Navan: €5m Bachelor's Lodge will make the perfect family home, despite its name, says Robert O'Byrne
Despite its name, Bachelor's Lodge shouldn't be thought to be only suitable for singletons. Indeed, since 1880 the house has been a happy home to five generations of the same family: the current owner's great-grandfather first leasing and subsequently buying the property outright.
Less than 6kms from Navan and conveniently located between the N3 and the River Blackwater, Bachelor's Lodge, together with some 190 acres of surrounding land, is being offered for sale by private treaty through joint agents HOK Country and Smith Harrington with a guide of €5 million-plus.
No one seems quite sure about how the place acquired its distinctive name. On a map of 1805, it already has the monicker, along with the townland title Scallionstown.
Two-hundred years ago, the estate appears to have been jointly owned by absentee landlord the Earl of Essex and Lord Henry FitzGerald, son of the first Duke of Leinster and brother of Lord Edward. The main house dates back further, to the third decade of the 18th century and was probably built by a previous Earl of Essex as a hunting lodge.
Its three-bay, two-storey front is deceptively modest, the property's substantial interior proportions only indicated by a semi-circular window piercing the central eaves pediment.
The original entrance doorway is now concealed behind a late-19th century porch. This leads to a particularly handsome hall with a Tuscan order staircase climbing three storeys.
All the principal rooms seem to have been reordered in the Victorian era when the present plate glass windows and marble chimneypieces were installed, although the panelled doors and plaster cornice in the drawingroom look to be from the 1760s.
There are a number of more recent but sympathetic extensions to the rear, containing the present kitchen and various storage and utility rooms.

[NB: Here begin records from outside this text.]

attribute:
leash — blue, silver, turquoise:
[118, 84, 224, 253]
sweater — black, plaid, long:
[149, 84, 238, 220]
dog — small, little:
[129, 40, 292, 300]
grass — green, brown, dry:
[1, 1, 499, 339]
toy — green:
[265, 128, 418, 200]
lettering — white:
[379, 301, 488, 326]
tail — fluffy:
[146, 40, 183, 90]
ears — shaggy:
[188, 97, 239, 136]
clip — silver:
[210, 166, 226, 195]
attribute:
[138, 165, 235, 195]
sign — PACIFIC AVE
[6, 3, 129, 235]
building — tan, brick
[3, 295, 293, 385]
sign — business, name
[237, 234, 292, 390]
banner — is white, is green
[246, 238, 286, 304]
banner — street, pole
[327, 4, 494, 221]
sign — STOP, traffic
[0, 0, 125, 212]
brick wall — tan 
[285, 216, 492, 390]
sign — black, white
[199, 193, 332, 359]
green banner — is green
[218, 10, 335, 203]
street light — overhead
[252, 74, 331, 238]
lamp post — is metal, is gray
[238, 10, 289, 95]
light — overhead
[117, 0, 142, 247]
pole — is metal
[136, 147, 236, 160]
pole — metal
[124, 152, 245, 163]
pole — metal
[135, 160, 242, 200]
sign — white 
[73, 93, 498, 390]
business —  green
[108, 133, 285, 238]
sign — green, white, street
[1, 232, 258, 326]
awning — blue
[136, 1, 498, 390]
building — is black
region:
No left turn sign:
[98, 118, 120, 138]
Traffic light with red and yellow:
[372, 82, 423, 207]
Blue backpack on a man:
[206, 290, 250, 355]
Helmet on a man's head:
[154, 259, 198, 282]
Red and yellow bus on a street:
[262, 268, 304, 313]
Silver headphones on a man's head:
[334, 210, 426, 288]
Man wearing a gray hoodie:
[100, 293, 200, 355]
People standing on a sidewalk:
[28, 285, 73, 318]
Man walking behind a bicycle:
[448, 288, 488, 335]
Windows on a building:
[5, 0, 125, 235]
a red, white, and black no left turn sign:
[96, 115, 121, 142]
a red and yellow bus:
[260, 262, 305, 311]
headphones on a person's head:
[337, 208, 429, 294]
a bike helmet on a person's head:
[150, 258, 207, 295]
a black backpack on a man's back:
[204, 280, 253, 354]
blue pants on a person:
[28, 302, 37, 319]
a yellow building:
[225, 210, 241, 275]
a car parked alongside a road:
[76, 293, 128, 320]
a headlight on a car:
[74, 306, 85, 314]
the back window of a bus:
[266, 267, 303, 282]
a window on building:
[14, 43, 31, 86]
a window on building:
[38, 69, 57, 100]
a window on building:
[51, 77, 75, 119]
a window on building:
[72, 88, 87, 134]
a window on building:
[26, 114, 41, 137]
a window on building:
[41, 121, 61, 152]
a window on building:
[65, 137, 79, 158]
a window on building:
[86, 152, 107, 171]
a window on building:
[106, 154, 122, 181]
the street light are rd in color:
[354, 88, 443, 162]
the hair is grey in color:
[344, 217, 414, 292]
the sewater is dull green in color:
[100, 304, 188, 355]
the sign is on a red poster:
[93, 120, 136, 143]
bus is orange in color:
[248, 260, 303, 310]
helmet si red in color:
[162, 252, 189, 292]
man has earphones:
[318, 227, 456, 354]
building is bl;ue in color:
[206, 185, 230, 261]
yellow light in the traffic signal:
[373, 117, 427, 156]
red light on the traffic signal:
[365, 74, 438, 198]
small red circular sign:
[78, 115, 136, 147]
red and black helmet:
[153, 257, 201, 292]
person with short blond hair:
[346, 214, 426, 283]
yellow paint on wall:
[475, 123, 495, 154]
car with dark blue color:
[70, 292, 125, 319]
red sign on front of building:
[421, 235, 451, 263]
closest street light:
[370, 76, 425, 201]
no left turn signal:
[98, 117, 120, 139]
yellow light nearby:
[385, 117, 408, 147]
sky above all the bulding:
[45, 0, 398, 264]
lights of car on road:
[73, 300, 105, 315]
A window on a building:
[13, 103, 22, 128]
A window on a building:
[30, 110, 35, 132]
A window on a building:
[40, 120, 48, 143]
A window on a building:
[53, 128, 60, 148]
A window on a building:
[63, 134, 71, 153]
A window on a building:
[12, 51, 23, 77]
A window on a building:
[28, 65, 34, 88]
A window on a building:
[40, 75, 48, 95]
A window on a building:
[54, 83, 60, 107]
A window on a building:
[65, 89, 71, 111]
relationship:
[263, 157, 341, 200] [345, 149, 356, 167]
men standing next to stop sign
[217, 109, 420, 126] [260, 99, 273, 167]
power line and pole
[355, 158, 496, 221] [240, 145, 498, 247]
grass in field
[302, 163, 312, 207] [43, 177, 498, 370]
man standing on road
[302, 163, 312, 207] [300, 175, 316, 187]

Upstairs, spread over two floors, are eight large bedrooms and two bathrooms; the next owner will no doubt wish to reconfigure this arrangement but want to keep the charming cast-iron chimneypieces found everywhere upstairs. At the back, the main yard holds a long range of single- and two-storey slate-roofed stone buildings with doors and windows edged in brick. Beyond them lie two further yards. For many years Bachelor's Lodge was a stud farm but during the past decade it has been run as an equestrian centre, hence the old walled garden has been turned into an all-weather sand arena and abundant stables. But this business does not intrude on the character of the house or its immediate grounds: those to the front conclude in a protective shelter of mature trees.
The long avenue leading from the N3 begins with fine gates and a recently restored and extended two-bedroom lodge. Ideally, after changing hands, Bachelor's Lodge will continue to be a family home because that seems to suit it best. Unless he's contemplating imminent marriage, the place is certainly much too large for a bachelor.